Fitch also noted that the Police Foundation’s president, James Bueermann, was critical of the police response in Ferguson during interviews with various media sources in August and September.

“So the Department of Justice went shopping for an independent review of the St. Louis County police and lo and behold, they find the guy who was critical of our actions just weeks after the events of last August?” Fitch said. “Why is it any surprise then that this organization stands to make over a million dollars to say the exact same thing the Foundation president was saying last year?”

In a recent radio interview with KMOX’s Mark Reardon, Fitch said he knew someone involved in the draft of the Ferguson after-action report who was upset after the Justice Department rejected an initial draft of the after-action review and ordered a rewrite because it wasn’t harsh enough.

Brandenberger said a consultant that the Justice Department had previously used in Oakland, Calif., was brought in to fill “gaps” in the Ferguson report, based on that consultant’s experience in writing an after-action report on police response to the “Occupy” movement in Oakland in 2011.

“We peer-review everything,” Brandenberger said. “It is a third-party, independent analysis.”

Brandenberger said that COPS Director Ronald Davis, a former police chief, said he believed there were “gaps” in the report and that he remembered the Oakland study as being comprehensive.

Brandenberger added: “It wasn’t so much that there was anything wrong with it — (Davis) just wanted more of it.”

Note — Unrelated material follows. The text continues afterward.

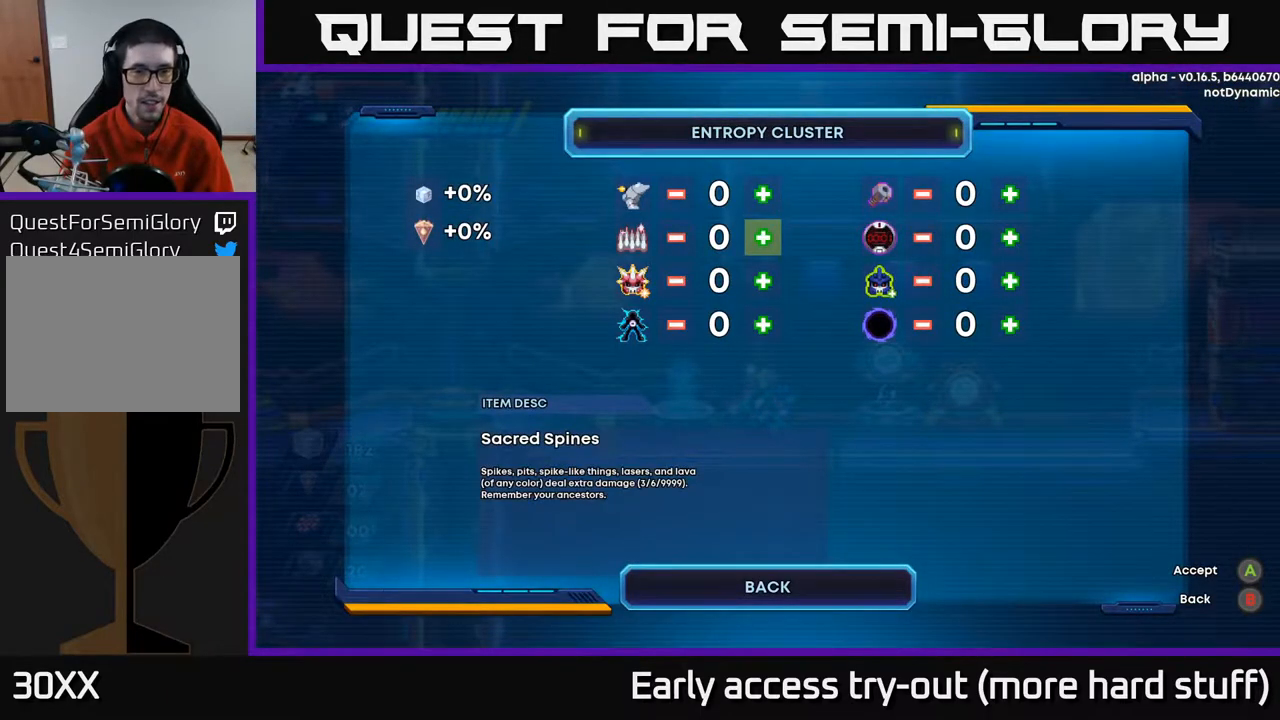
{"buttons": [], "right_stick": "center", "events": []}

Brandenberger said the total cost of both studies won’t be known until they are complete.But in its estimate, Institute for Intergovernmental Research said it anticipated $54,450 for contractors and $37,600 to travel to St. Louis as part of an overall budget of $225,000 for the report on the 17 days of law enforcement response to Ferguson.The separate Police Foundation collaborative reform report of St. Louis County police anticipated more than 140 days of consultant work, spread among at least a half dozen consultants, at a rate of $550 a day. The estimates on consultants’ pay, travel costs, and that of Police Foundation officials over multiple trips to St. Louis, along with other costs, such as phones and space rental, came to more than $780,000, according to the documents obtained through the Freedom of Information Act.

Brandenberger said the final cost could be higher or lower. She said the after-action report is a more definitive process, and the DOJ’s involvement will mostly end after it issues its report on Ferguson. The St. Louis County collaborative reform process will last longer, she said.

The Police Foundation last week laid off several members of its national staff. Blake Norton, vice president and chief operating officer of the Police Foundation, said that would not affect the St. Louis County report.

“Our report is proceeding on track and our very limited staff changes will not impact our final product.” Norton said in an email.

Brandenberger said that the two reports are not just aimed at Ferguson and St. Louis County.

“We are not just telling Ferguson what they could have done better, or the agencies in the Ferguson area,” she said. “We are kind of telling everybody else, too, law enforcement agencies across the country, that hopefully you will never have to deal with this situation, but if you do, these are the things that will help avoid” mistakes.